Sampling

Sampling determines how a policy uses classification rules to categorize data - by evaluating each record or sampling a subset of records and caching the results for reuse.

By default, each record is fully evaluated. When processing all records, Data Protector evaluates all fields in each record for possible classification. Data Protector protects data as defined in the policy's procedures, reusing no classifications from one record to another.

You can configure sampling to allow the evaluation of a subset of records, enabling the caching and reuse of classifications for classified fields. When evaluating a subset of records, Data Protector caches classifications for evaluated field paths and reuses those classifications for the same field paths in subsequent records. It also classifies any new fields that it discovers while processing records.

For example, when sampling the first record in a batch, Data Protector classifies and caches all sensitive fields in the record and reuses cached classifications for all subsequent records in the batch. Let's say that Data Protector classifies the /name, /address, and /credit_card field paths in the first record.
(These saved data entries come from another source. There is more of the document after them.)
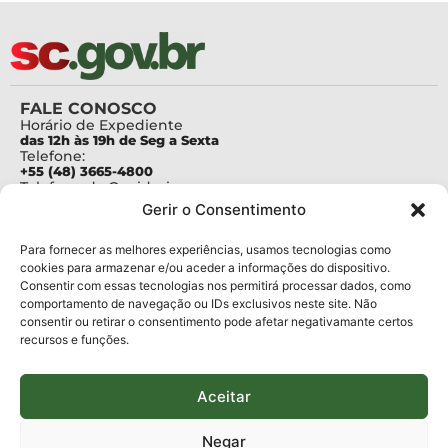
FALE CONOSCO
Horário de Expediente
das 12h às 19h de Seg a Sexta
Telefone:
+55 (48) 3665-4800
Telefone da Ouvidoria
0800-6448500
Gerir o Consentimento
E-mails:
protocolo@fapesc.sc.gov.br
Para assuntos relacionados à Pesquisa
Para fornecer as melhores experiências, usamos tecnologias como
pesquisa@fapesc.sc.gov.br
cookies para armazenar e/ou aceder a informações do dispositivo.
Para assuntos relacionados à Inovação
Consentir com essas tecnologias nos permitirá processar dados, como
inovacao@fapesc.sc.gov.br
comportamento de navegação ou IDs exclusivos neste site. Não
Para assuntos relacionados à Bolsas
consentir ou retirar o consentimento pode afetar negativamante certos
bolsas@fapesc.sc.gov.br
recursos e funções.
Para assuntos relacionados à Prestação de Contas
prestacaodecontas@fapesc.sc.gov.br
Para assuntos relacionados à Plataforma
plataforma@fapesc.sc.gov.br
Aceitar
Encarregado de dados
Jair Artur da Silva dpo@fapesc.sc.gov.br 3665-4831
Negar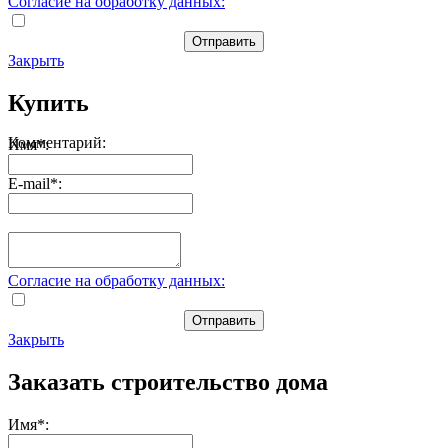
Согласие на обработку данных:
Отправить
Закрыть
Купить
Комментарий:
Имя
*
:
E-mail
*
:
Согласие на обработку данных:
Отправить
Закрыть
Заказать строительство дома
Имя
*
: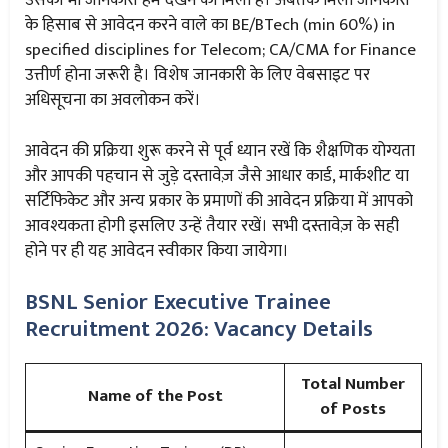
उसकी भी जानकारी हमें देखने को मिली है। अबतक मिली जानकारी
के हिसाब से आवेदन करने वाले का BE/BTech (min 60%) in
specified disciplines for Telecom; CA/CMA for Finance
उत्तीर्ण होना जरूरी है। विशेष जानकारी के लिए वेबसाइट पर
अधिसूचना का अवलोकन करें।
आवेदन की प्रक्रिया शुरू करने से पूर्व ध्यान रखें कि शैक्षणिक योग्यता
और आपकी पहचान से जुड़े दस्तावेज़ जैसे आधार कार्ड, मार्कशीट या
सर्टिफिकेट और अन्य प्रकार के प्रमाणों की आवेदन प्रक्रिया में आपको
आवश्यकता होगी इसलिए उन्हें तैयार रखें। सभी दस्तावेज़ के सही
होने पर ही यह आवेदन स्वीकार किया जायेगा।
BSNL Senior Executive Trainee
Recruitment 2026: Vacancy Details
Total Number
Name of the Post
of Posts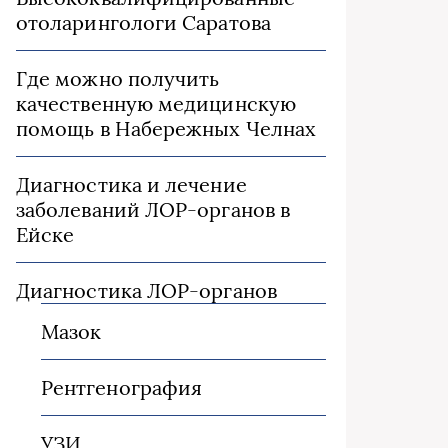
отоларингологи Саратова
Где можно получить
качественную медицинскую
помощь в Набережных Челнах
Диагностика и лечение
заболеваний ЛОР-органов в
Ейске
Диагностика ЛОР-органов
Мазок
Рентгенография
УЗИ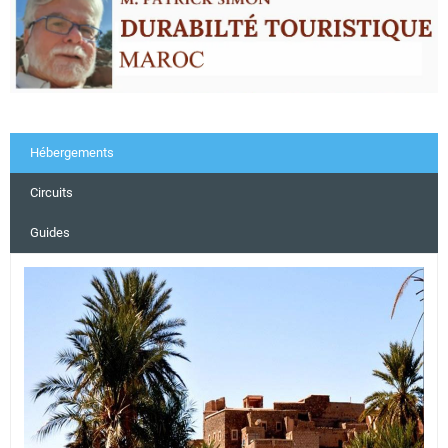
Hébergements
Circuits
Guides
Subsequent records in the batch are not fully evaluated, but if they contain any of the classified field paths, the cached classifications are applied. And if a subsequent record has a new /ccv field path, that new field is also classified, as per available classification rules, and reused for the remaining records in the batch.

When feasible, caching classifications can improve job performance. Cache classifications only when the data is generally consistent and does not require fully reevaluating every record. When data is inconsistent, caching can degrade classification and protection accuracy.
Important: Cache classifications only when field path classifications are not expected to change across the data set. When field paths contain different types of sensitive data, inaccurate classification and protection can occur.
Policies provide the following sampling options:
  • All records - All records are fully evaluated for classification. No classifications are cached for reuse.
  • First record of every batch - The first record of every batch is evaluated. Field path classifications are cached and applied to subsequent records in the batch with the same field paths. New field paths in subsequent records are evaluated for classifications, and their field path classifications are cached for use within the batch.
  • Only new field paths - Records with new field paths are evaluated for classifications. Those classifications are cached for use for all subsequent records in the pipeline run.
  • Random sample of records - The first record in the job is evaluated for field path classifications and those classifications are cached for use with subsequent records. Records are randomly sampled for additional or altered field path classifications, which are cached for use for subsequent records in the pipeline run.
  • No records - No records are evaluated for field path classifications. Use this option when you do not want the policy to be applied to records. For example, if you have no need for a read policy, but need to assign one to jobs, configure the policy to sample no records.